In her judgment yesterday, Justice Hoo Sheau Peng said the copying, enlargement or resizing of an artistic work does not make the resulting image a copyrighted work.
She added: "The addition of the watermark does not, in my judgment, make the altered image an original work."
She also threw out PropertyGuru's claims that 99.co had induced property agents to breach their contracts, as well as 99.co's counterclaim that PropertyGuru had made groundless threats.
Commenting on the ruling, Robinson LLC lawyer Cyril Chua said the judgment has "definitively" laid out that "resizing a photograph and slapping on a watermark does not count as having sufficient transformative value". "In this case, I believe there wasn't enough skill, labour and judgment from PropertyGuru to warrant what constitutes a copyright," he said.
In a blog post, 99.co founder and chief executive Darius Cheung called the judgment a "victory for the Internet", noting it was "common sense" that the rights of a photo should ultimately still belong to the user.
However, Justice Hoo ruled in favour of PropertyGuru on a claim that 99.co had breached part of a 2015 settlement agreement, which was to refrain from reproducing any contents from its rival's website.
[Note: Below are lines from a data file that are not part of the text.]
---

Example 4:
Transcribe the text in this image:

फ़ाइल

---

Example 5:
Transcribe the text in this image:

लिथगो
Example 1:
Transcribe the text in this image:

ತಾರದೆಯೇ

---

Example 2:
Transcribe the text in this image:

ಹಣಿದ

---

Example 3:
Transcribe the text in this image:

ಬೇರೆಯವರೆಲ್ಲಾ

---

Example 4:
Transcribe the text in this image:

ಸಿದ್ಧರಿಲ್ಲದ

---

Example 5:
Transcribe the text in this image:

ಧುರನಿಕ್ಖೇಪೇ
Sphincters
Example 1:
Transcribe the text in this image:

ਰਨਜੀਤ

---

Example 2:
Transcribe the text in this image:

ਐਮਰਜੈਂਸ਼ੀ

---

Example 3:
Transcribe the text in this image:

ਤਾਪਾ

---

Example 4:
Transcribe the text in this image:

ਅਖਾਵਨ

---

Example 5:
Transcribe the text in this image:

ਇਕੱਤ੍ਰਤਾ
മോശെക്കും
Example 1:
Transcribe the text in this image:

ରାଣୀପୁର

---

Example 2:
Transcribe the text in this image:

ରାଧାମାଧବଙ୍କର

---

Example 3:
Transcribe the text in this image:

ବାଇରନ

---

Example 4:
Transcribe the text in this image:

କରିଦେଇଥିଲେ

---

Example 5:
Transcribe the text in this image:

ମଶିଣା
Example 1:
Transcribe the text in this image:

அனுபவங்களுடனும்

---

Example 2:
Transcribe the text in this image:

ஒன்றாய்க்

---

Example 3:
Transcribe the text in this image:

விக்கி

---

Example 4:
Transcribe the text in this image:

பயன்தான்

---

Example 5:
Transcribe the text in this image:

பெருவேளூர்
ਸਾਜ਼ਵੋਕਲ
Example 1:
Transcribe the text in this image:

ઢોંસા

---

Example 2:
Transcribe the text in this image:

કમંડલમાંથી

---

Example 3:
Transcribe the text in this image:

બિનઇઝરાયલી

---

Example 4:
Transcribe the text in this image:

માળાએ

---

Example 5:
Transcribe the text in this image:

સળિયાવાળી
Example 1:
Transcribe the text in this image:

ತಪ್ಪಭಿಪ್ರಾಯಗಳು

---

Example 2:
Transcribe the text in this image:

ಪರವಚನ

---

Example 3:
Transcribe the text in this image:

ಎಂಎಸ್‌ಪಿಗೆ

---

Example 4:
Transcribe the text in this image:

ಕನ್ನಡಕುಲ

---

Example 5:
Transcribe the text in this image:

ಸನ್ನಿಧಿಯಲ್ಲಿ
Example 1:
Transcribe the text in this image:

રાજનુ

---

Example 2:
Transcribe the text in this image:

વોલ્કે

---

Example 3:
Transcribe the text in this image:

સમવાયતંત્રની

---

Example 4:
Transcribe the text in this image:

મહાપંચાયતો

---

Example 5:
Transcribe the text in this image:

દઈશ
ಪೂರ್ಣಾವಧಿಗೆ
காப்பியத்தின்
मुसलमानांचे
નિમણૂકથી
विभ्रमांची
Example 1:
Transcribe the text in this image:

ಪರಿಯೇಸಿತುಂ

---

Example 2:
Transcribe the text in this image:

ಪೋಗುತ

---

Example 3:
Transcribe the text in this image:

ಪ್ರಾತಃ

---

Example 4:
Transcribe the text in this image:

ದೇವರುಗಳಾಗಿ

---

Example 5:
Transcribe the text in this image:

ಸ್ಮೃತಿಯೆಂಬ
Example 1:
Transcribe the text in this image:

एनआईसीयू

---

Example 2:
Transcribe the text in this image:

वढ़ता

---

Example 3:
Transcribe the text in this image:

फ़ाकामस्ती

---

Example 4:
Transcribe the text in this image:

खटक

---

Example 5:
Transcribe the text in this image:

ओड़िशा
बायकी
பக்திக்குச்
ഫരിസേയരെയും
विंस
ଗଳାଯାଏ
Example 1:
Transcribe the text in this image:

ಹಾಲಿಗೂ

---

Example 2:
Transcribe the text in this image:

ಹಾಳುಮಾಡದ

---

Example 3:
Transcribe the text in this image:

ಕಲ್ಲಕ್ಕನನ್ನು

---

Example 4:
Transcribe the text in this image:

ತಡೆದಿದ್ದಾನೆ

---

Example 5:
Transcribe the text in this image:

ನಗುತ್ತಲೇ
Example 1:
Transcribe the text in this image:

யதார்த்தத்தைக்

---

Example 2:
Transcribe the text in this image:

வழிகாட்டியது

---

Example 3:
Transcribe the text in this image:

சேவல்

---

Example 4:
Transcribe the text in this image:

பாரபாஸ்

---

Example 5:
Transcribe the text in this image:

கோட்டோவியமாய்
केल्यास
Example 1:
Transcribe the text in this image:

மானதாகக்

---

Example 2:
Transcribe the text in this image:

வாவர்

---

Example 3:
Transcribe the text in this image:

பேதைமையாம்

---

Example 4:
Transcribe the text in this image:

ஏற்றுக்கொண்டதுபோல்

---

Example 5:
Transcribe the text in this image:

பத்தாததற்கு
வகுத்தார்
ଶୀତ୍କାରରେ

99.co was found to have "substantially reproduced" one listing with nine photographs on its website. It did so by engaging an independent contractor who manually accessed a housing agent's listings on PropertyGuru and copied them to the 99.co website.
On this count, Justice Hoo granted an injunction to restrain 99.co from continuing to breach the terms of the agreement through such service, and gave 99.co 30 days to stop doing so. PropertyGuru was also given the right to assess damages.
PropertyGuru group executive director Jani Rautiainen said the verdict "sends a strong message about fair play and good business ethics".
"If a business takes an unfair shortcut and breaks the rules, it should be held to account for it," he said.
PropertyGuru group executive director Jani Rautiainen said the verdict "sends a strong message about fair play and good business ethics". In a blog post, 99.co founder and chief executive Darius Cheung called the judgment a "victory for the Internet".